I was reintroduced to the League a few years back. I realized that my job was all-consuming and wearing me thin. I did not have a moment free for a personal life, let alone time to give back to the community. I finally gained the courage to quit my job and start my own engineering consulting firm. At last I had control of my own schedule. I knew I wanted to be more involved in the San Francisco community.
There were many groups and organizations I was interested in but, after participating in many of them, I found that they were only networking organizations that when it came down to it, did not really do much. After my experience as a busy consultant, I understood the value of my time – I wanted to make the time I spent volunteering really mean something. That is when I remembered the League.
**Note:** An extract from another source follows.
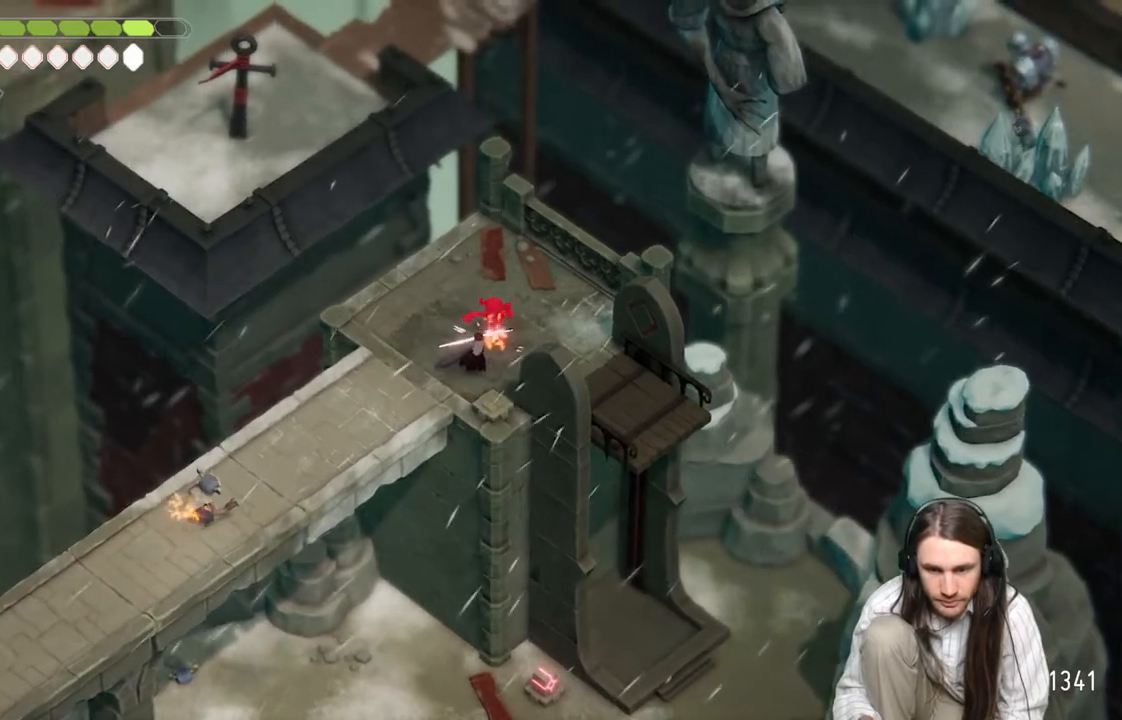
{"buttons": [], "left_stick": "up-right", "right_stick": "center", "events": [[83, "B", "down"], [133, "left_stick", "up-right"], [333, "B", "up"]]}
After exploring the San Francisco League of Women Voters I found that the League does not just do something – the League does a lot! I had found my match. My first responsibility with the League was as the Bay Area Liaison. In this role, I was the San Francisco League representative of the Bay Area League, which dealt with greater Bay Area affairs, including transit, water, and environmental issues that cross city boundaries. We held forums with hundreds of attendees educating them on local issues such as Bay Delta water issues, climate change, zero waste programs, and water recycling.
I then took on the responsibility of producing Pro/Con Interviews each election cycle. In this role, I contacted representatives for and against each San Francisco ballot measure and set up informative interviews. The interviews were taped by San Francisco Government Television and aired on local access television and available on the League’s website prior to the election.
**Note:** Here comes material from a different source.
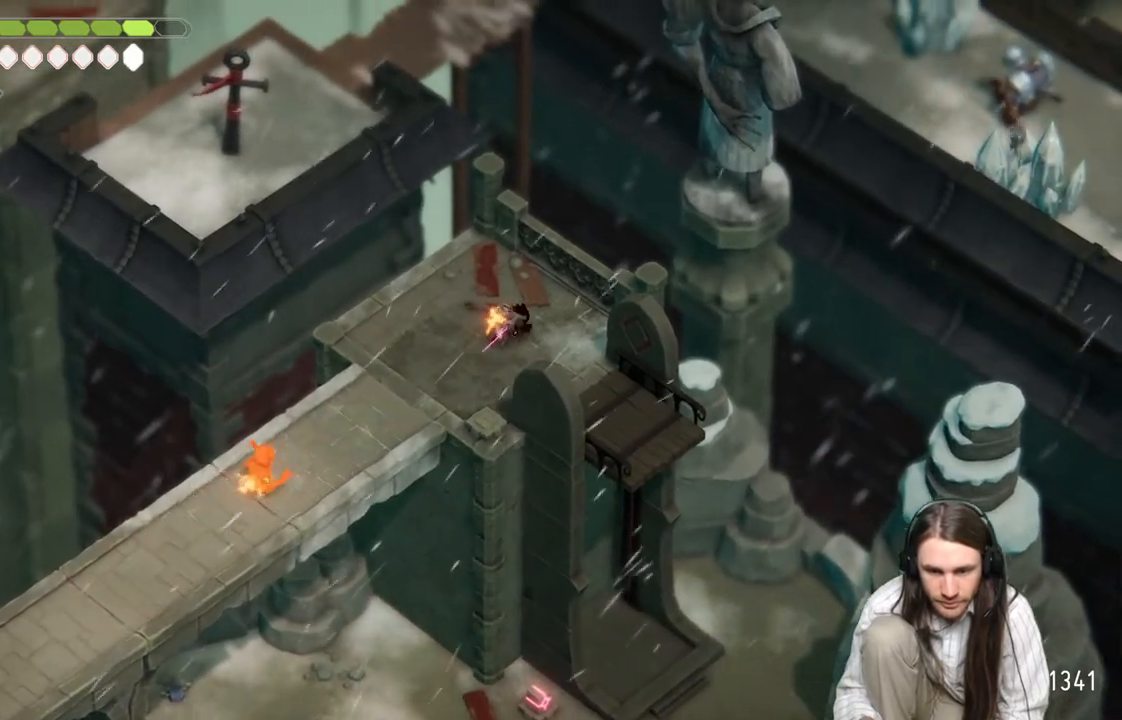
{"buttons": [], "left_stick": "down-left", "right_stick": "center", "events": [[117, "left_stick", "up-left"], [200, "left_stick", "down-left"]]}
I appreciate how the League does not just tell you who to vote for or how to vote on an issue, they actually educate voters to they can think for themselves. Do not get me wrong, the League does take positions, but only after years of educated study and research. I also respect the tough topics the League has decided to tackle – for instance, redistricting in California and privatization (i.e. of our military) on the federal level.
For all of my efforts as a member of the League to educate voters, I myself have been so educated. I have learned about the inner workings of San Francisco government, the measures that have been passed over the years, and the groups that are actively pursuing change. I now have the confidence to make informed decisions and pro-actively participate in issues that affect my community.